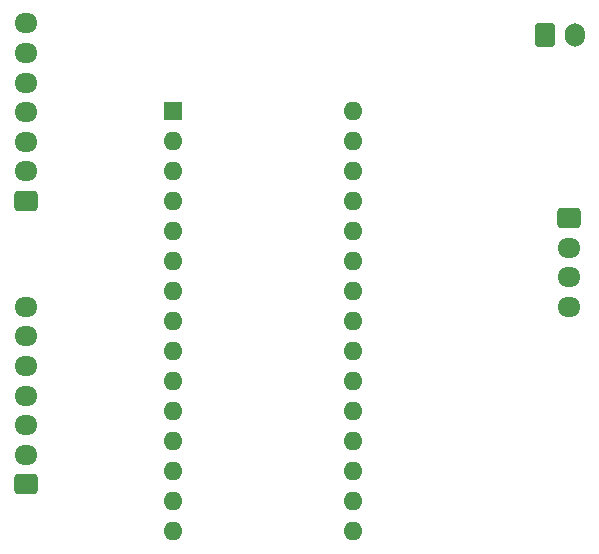
<source format=gbr>
%TF.GenerationSoftware,KiCad,Pcbnew,8.0.1*%
%TF.CreationDate,2024-05-22T11:11:13+02:00*%
%TF.ProjectId,Slave,536c6176-652e-46b6-9963-61645f706362,rev?*%
%TF.SameCoordinates,Original*%
%TF.FileFunction,Soldermask,Bot*%
%TF.FilePolarity,Negative*%
%FSLAX46Y46*%
G04 Gerber Fmt 4.6, Leading zero omitted, Abs format (unit mm)*
G04 Created by KiCad (PCBNEW 8.0.1) date 2024-05-22 11:11:13*
%MOMM*%
%LPD*%
G01*
G04 APERTURE LIST*
G04 Aperture macros list*
%AMRoundRect*
0 Rectangle with rounded corners*
0 $1 Rounding radius*
0 $2 $3 $4 $5 $6 $7 $8 $9 X,Y pos of 4 corners*
0 Add a 4 corners polygon primitive as box body*
4,1,4,$2,$3,$4,$5,$6,$7,$8,$9,$2,$3,0*
0 Add four circle primitives for the rounded corners*
1,1,$1+$1,$2,$3*
1,1,$1+$1,$4,$5*
1,1,$1+$1,$6,$7*
1,1,$1+$1,$8,$9*
0 Add four rect primitives between the rounded corners*
20,1,$1+$1,$2,$3,$4,$5,0*
20,1,$1+$1,$4,$5,$6,$7,0*
20,1,$1+$1,$6,$7,$8,$9,0*
20,1,$1+$1,$8,$9,$2,$3,0*%
G04 Aperture macros list end*
%ADD10RoundRect,0.250000X-0.600000X-0.750000X0.600000X-0.750000X0.600000X0.750000X-0.600000X0.750000X0*%
%ADD11O,1.700000X2.000000*%
%ADD12RoundRect,0.250000X-0.725000X0.600000X-0.725000X-0.600000X0.725000X-0.600000X0.725000X0.600000X0*%
%ADD13O,1.950000X1.700000*%
%ADD14R,1.600000X1.600000*%
%ADD15O,1.600000X1.600000*%
%ADD16RoundRect,0.250000X0.725000X-0.600000X0.725000X0.600000X-0.725000X0.600000X-0.725000X-0.600000X0*%
G04 APERTURE END LIST*
D10*
%TO.C,J2*%
X154000000Y-59000000D03*
D11*
X156500000Y-59000000D03*
%TD*%
D12*
%TO.C,J6*%
X156000000Y-74500000D03*
D13*
X156000000Y-77000000D03*
X156000000Y-79500000D03*
X156000000Y-82000000D03*
%TD*%
D14*
%TO.C,A1*%
X122500000Y-65440000D03*
D15*
X122500000Y-67980000D03*
X122500000Y-70520000D03*
X122500000Y-73060000D03*
X122500000Y-75600000D03*
X122500000Y-78140000D03*
X122500000Y-80680000D03*
X122500000Y-83220000D03*
X122500000Y-85760000D03*
X122500000Y-88300000D03*
X122500000Y-90840000D03*
X122500000Y-93380000D03*
X122500000Y-95920000D03*
X122500000Y-98460000D03*
X122500000Y-101000000D03*
X137740000Y-101000000D03*
X137740000Y-98460000D03*
X137740000Y-95920000D03*
X137740000Y-93380000D03*
X137740000Y-90840000D03*
X137740000Y-88300000D03*
X137740000Y-85760000D03*
X137740000Y-83220000D03*
X137740000Y-80680000D03*
X137740000Y-78140000D03*
X137740000Y-75600000D03*
X137740000Y-73060000D03*
X137740000Y-70520000D03*
X137740000Y-67980000D03*
X137740000Y-65440000D03*
%TD*%
D16*
%TO.C,J1*%
X110000000Y-97000000D03*
D13*
X110000000Y-94500000D03*
X110000000Y-92000000D03*
X110000000Y-89500000D03*
X110000000Y-87000000D03*
X110000000Y-84500000D03*
X110000000Y-82000000D03*
%TD*%
D16*
%TO.C,J3*%
X110000000Y-73000000D03*
D13*
X110000000Y-70500000D03*
X110000000Y-68000000D03*
X110000000Y-65500000D03*
X110000000Y-63000000D03*
X110000000Y-60500000D03*
X110000000Y-58000000D03*
%TD*%
M02*

</source>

-*-

» **EXERCISE OBJECTIVE**
Would you transcribe the whole listing above exactly? The pictures should not be included.

» **EXERCISE RESPONSE**
<source format=gbr>
%TF.GenerationSoftware,KiCad,Pcbnew,8.0.1*%
%TF.CreationDate,2024-05-22T11:11:13+02:00*%
%TF.ProjectId,Slave,536c6176-652e-46b6-9963-61645f706362,rev?*%
%TF.SameCoordinates,Original*%
%TF.FileFunction,Soldermask,Bot*%
%TF.FilePolarity,Negative*%
%FSLAX46Y46*%
G04 Gerber Fmt 4.6, Leading zero omitted, Abs format (unit mm)*
G04 Created by KiCad (PCBNEW 8.0.1) date 2024-05-22 11:11:13*
%MOMM*%
%LPD*%
G01*
G04 APERTURE LIST*
G04 Aperture macros list*
%AMRoundRect*
0 Rectangle with rounded corners*
0 $1 Rounding radius*
0 $2 $3 $4 $5 $6 $7 $8 $9 X,Y pos of 4 corners*
0 Add a 4 corners polygon primitive as box body*
4,1,4,$2,$3,$4,$5,$6,$7,$8,$9,$2,$3,0*
0 Add four circle primitives for the rounded corners*
1,1,$1+$1,$2,$3*
1,1,$1+$1,$4,$5*
1,1,$1+$1,$6,$7*
1,1,$1+$1,$8,$9*
0 Add four rect primitives between the rounded corners*
20,1,$1+$1,$2,$3,$4,$5,0*
20,1,$1+$1,$4,$5,$6,$7,0*
20,1,$1+$1,$6,$7,$8,$9,0*
20,1,$1+$1,$8,$9,$2,$3,0*%
G04 Aperture macros list end*
%ADD10RoundRect,0.250000X-0.600000X-0.750000X0.600000X-0.750000X0.600000X0.750000X-0.600000X0.750000X0*%
%ADD11O,1.700000X2.000000*%
%ADD12RoundRect,0.250000X-0.725000X0.600000X-0.725000X-0.600000X0.725000X-0.600000X0.725000X0.600000X0*%
%ADD13O,1.950000X1.700000*%
%ADD14R,1.600000X1.600000*%
%ADD15O,1.600000X1.600000*%
%ADD16RoundRect,0.250000X0.725000X-0.600000X0.725000X0.600000X-0.725000X0.600000X-0.725000X-0.600000X0*%
G04 APERTURE END LIST*
D10*
%TO.C,J2*%
X154000000Y-59000000D03*
D11*
X156500000Y-59000000D03*
%TD*%
D12*
%TO.C,J6*%
X156000000Y-74500000D03*
D13*
X156000000Y-77000000D03*
X156000000Y-79500000D03*
X156000000Y-82000000D03*
%TD*%
D14*
%TO.C,A1*%
X122500000Y-65440000D03*
D15*
X122500000Y-67980000D03*
X122500000Y-70520000D03*
X122500000Y-73060000D03*
X122500000Y-75600000D03*
X122500000Y-78140000D03*
X122500000Y-80680000D03*
X122500000Y-83220000D03*
X122500000Y-85760000D03*
X122500000Y-88300000D03*
X122500000Y-90840000D03*
X122500000Y-93380000D03*
X122500000Y-95920000D03*
X122500000Y-98460000D03*
X122500000Y-101000000D03*
X137740000Y-101000000D03*
X137740000Y-98460000D03*
X137740000Y-95920000D03*
X137740000Y-93380000D03*
X137740000Y-90840000D03*
X137740000Y-88300000D03*
X137740000Y-85760000D03*
X137740000Y-83220000D03*
X137740000Y-80680000D03*
X137740000Y-78140000D03*
X137740000Y-75600000D03*
X137740000Y-73060000D03*
X137740000Y-70520000D03*
X137740000Y-67980000D03*
X137740000Y-65440000D03*
%TD*%
D16*
%TO.C,J1*%
X110000000Y-97000000D03*
D13*
X110000000Y-94500000D03*
X110000000Y-92000000D03*
X110000000Y-89500000D03*
X110000000Y-87000000D03*
X110000000Y-84500000D03*
X110000000Y-82000000D03*
%TD*%
D16*
%TO.C,J3*%
X110000000Y-73000000D03*
D13*
X110000000Y-70500000D03*
X110000000Y-68000000D03*
X110000000Y-65500000D03*
X110000000Y-63000000D03*
X110000000Y-60500000D03*
X110000000Y-58000000D03*
%TD*%
M02*

</source>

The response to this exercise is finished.